- **PROBLEM DETAILS**
Every line of the entries below from the one containing "thumb tip: (120, 45)" to the one containing "ring tip: (115, 90)", both ends included, must be written out exactly. No other line belongs in the answer.

- **SUPPLIED RECORDS**
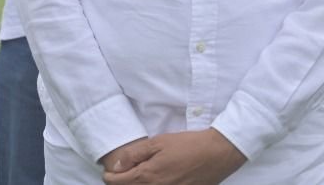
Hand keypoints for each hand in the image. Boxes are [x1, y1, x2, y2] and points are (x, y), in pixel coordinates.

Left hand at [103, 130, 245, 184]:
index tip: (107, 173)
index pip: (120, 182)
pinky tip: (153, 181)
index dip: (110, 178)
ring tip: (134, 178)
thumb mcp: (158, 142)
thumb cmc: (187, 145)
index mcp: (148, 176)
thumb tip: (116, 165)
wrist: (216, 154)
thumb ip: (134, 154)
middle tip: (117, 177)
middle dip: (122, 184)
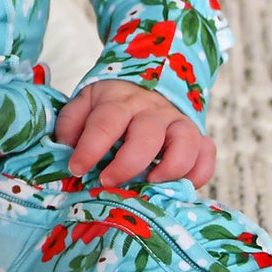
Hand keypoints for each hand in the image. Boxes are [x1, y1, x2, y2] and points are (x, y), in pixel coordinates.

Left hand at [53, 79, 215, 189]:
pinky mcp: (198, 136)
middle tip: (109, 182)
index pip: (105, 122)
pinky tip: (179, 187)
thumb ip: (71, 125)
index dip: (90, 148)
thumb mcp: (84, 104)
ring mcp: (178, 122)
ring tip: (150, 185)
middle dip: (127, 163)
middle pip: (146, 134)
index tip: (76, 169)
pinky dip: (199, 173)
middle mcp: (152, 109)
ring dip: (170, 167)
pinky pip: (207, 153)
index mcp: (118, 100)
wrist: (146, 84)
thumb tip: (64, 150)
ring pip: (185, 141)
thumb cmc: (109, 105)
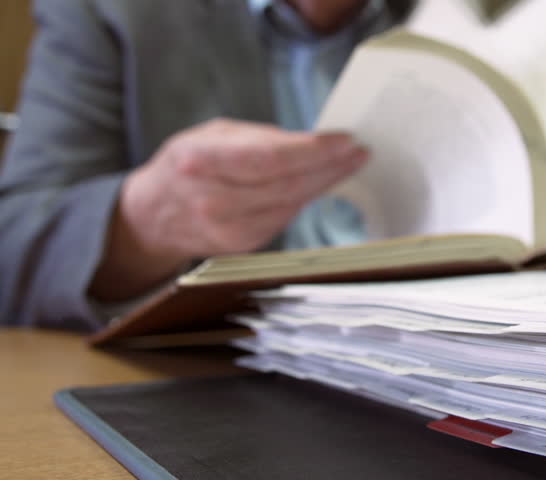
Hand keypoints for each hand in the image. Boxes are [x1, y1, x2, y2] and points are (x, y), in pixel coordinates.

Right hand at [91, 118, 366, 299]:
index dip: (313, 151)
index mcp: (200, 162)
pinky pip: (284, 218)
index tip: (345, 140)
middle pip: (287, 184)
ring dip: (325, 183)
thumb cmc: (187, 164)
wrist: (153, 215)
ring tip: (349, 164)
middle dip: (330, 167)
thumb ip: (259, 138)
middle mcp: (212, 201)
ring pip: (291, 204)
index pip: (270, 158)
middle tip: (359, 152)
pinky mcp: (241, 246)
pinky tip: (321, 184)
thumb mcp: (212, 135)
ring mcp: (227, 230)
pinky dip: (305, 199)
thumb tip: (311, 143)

...

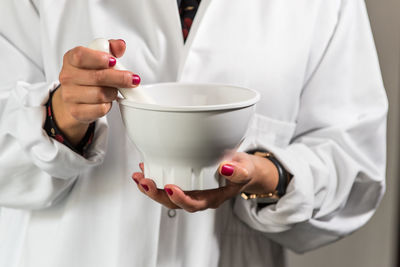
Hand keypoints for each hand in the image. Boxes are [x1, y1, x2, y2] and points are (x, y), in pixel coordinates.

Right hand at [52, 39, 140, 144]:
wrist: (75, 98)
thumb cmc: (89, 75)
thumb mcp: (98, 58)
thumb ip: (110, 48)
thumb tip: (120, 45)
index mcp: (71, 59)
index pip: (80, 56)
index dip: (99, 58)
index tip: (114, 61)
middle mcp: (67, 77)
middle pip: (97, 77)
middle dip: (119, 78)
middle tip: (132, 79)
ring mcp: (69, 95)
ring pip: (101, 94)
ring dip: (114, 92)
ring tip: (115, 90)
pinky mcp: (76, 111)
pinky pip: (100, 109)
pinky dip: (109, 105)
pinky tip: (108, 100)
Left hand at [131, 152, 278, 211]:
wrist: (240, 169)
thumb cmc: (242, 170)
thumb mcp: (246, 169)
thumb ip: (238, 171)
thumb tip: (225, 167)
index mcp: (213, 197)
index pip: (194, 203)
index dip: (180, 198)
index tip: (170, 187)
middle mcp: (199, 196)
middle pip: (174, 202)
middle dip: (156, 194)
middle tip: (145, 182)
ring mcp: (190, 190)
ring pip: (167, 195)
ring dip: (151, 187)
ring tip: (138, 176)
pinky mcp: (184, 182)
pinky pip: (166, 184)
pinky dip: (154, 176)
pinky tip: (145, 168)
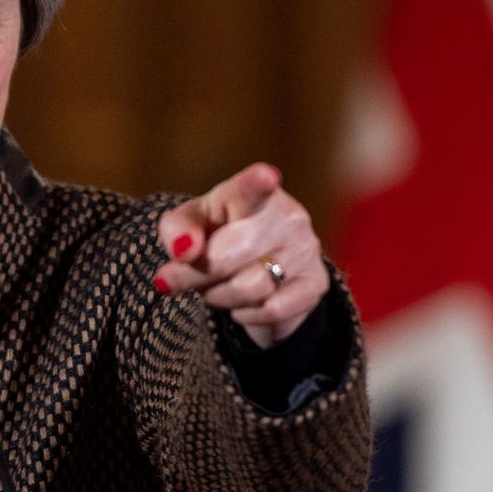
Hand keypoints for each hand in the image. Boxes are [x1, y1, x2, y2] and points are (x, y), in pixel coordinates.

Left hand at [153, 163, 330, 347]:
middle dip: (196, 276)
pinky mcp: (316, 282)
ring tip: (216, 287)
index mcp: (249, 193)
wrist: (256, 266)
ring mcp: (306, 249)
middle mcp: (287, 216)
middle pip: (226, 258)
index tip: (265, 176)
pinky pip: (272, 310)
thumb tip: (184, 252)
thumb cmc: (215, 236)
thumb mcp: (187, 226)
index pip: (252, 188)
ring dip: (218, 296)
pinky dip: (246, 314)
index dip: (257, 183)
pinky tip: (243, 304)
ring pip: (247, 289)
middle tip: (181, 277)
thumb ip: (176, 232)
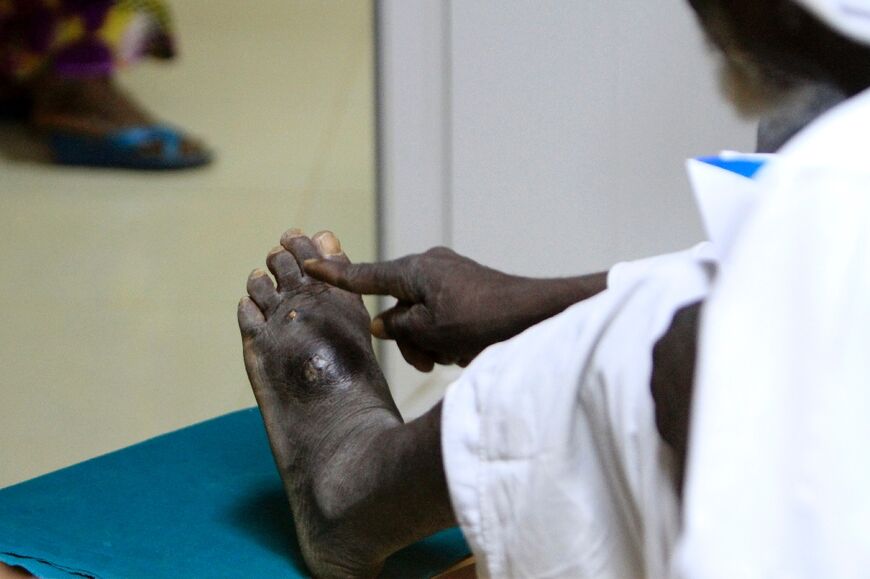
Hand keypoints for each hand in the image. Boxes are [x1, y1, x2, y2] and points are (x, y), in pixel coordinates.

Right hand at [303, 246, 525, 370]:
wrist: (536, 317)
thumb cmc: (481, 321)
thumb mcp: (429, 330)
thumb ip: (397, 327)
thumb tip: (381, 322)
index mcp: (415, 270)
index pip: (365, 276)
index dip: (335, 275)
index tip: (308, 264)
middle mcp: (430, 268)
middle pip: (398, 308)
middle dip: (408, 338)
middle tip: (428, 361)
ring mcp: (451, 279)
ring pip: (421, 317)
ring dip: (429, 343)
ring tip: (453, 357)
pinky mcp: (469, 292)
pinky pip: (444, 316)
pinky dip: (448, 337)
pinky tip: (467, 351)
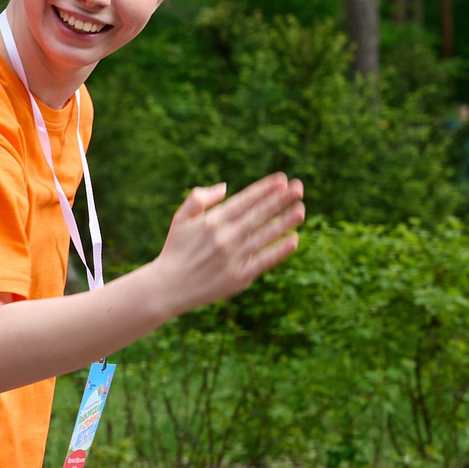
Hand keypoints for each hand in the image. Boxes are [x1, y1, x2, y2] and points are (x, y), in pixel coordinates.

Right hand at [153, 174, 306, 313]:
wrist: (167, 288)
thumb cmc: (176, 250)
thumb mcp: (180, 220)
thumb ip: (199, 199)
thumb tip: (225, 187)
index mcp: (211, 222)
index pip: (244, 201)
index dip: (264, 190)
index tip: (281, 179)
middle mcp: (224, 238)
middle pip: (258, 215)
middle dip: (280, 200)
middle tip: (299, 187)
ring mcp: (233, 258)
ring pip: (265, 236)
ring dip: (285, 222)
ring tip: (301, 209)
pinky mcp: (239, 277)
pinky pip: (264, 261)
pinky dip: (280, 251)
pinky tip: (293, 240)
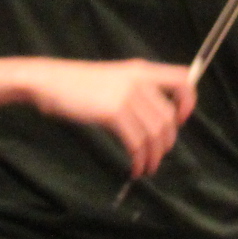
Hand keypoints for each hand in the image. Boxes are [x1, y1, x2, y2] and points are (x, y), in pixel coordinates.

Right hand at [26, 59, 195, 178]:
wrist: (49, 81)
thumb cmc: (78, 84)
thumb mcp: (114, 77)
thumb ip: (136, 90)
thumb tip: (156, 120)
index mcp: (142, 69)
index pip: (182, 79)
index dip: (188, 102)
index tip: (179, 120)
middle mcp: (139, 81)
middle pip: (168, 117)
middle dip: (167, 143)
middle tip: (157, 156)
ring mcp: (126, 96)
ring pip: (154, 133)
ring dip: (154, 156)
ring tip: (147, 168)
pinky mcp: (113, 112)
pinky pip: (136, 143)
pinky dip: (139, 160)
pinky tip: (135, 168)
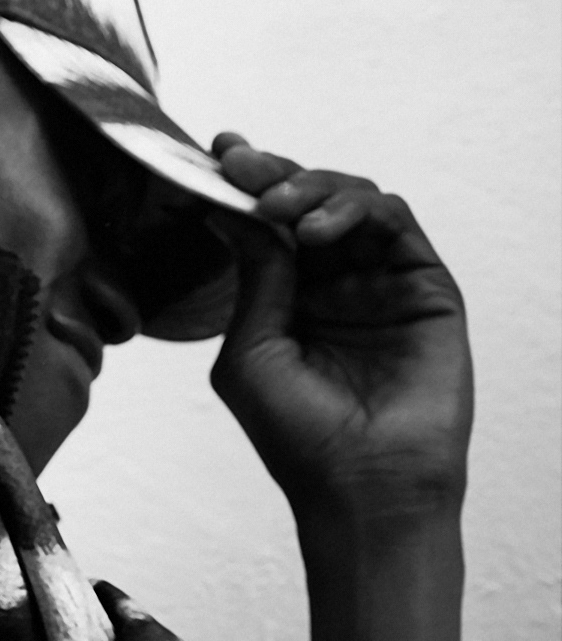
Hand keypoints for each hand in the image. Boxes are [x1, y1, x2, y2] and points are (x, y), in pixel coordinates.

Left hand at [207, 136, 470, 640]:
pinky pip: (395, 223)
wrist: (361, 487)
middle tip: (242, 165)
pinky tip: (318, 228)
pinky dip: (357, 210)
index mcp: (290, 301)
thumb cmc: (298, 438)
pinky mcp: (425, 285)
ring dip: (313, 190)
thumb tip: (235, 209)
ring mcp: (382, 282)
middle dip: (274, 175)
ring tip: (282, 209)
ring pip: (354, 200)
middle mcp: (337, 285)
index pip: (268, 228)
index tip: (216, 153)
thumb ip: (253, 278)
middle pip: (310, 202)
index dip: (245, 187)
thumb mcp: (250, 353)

...

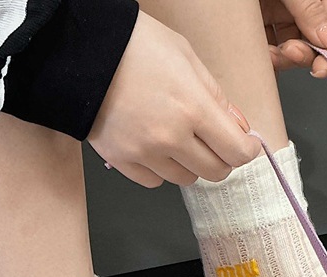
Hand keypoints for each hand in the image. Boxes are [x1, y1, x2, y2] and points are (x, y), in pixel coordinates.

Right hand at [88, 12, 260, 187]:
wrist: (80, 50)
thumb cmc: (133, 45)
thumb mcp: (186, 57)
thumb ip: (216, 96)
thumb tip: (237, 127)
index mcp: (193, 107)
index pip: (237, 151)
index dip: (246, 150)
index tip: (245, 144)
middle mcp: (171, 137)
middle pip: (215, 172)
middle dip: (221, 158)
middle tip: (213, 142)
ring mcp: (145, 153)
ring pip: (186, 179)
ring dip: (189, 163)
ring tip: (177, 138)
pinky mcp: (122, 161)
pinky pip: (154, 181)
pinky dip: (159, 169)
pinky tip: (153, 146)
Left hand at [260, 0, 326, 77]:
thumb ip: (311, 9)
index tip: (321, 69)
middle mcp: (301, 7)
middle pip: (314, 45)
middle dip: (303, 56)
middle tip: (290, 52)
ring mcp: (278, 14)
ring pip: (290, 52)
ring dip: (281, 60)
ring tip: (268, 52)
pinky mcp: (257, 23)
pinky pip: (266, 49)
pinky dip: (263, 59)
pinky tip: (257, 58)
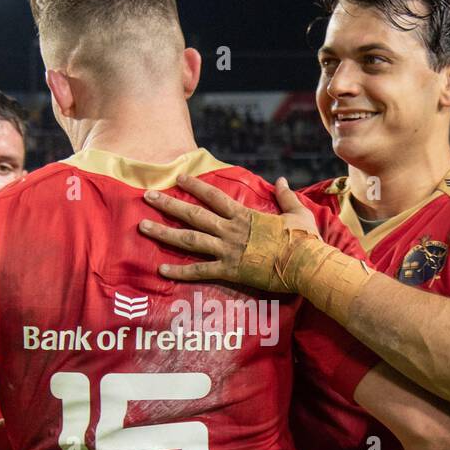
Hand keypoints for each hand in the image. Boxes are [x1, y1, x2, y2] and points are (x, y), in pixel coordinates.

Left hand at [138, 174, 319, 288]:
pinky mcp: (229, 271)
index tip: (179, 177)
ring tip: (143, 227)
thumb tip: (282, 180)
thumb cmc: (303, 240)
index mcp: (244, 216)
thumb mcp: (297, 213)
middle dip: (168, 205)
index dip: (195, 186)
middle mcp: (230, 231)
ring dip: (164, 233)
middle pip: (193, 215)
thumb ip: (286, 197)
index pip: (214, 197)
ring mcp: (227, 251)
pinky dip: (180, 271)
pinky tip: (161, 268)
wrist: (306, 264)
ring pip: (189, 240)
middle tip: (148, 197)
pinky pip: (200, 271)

- **FINISHED EXERCISE**
thumb tip: (120, 45)
index mcp: (71, 59)
index pip: (80, 56)
index dip: (99, 58)
index tip: (114, 61)
middle mcp: (67, 77)
middle pip: (97, 77)
middle dip: (119, 78)
middle tip: (132, 79)
ring mcp: (69, 95)
ring pip: (101, 94)
ring dip: (114, 92)
ring tip: (115, 90)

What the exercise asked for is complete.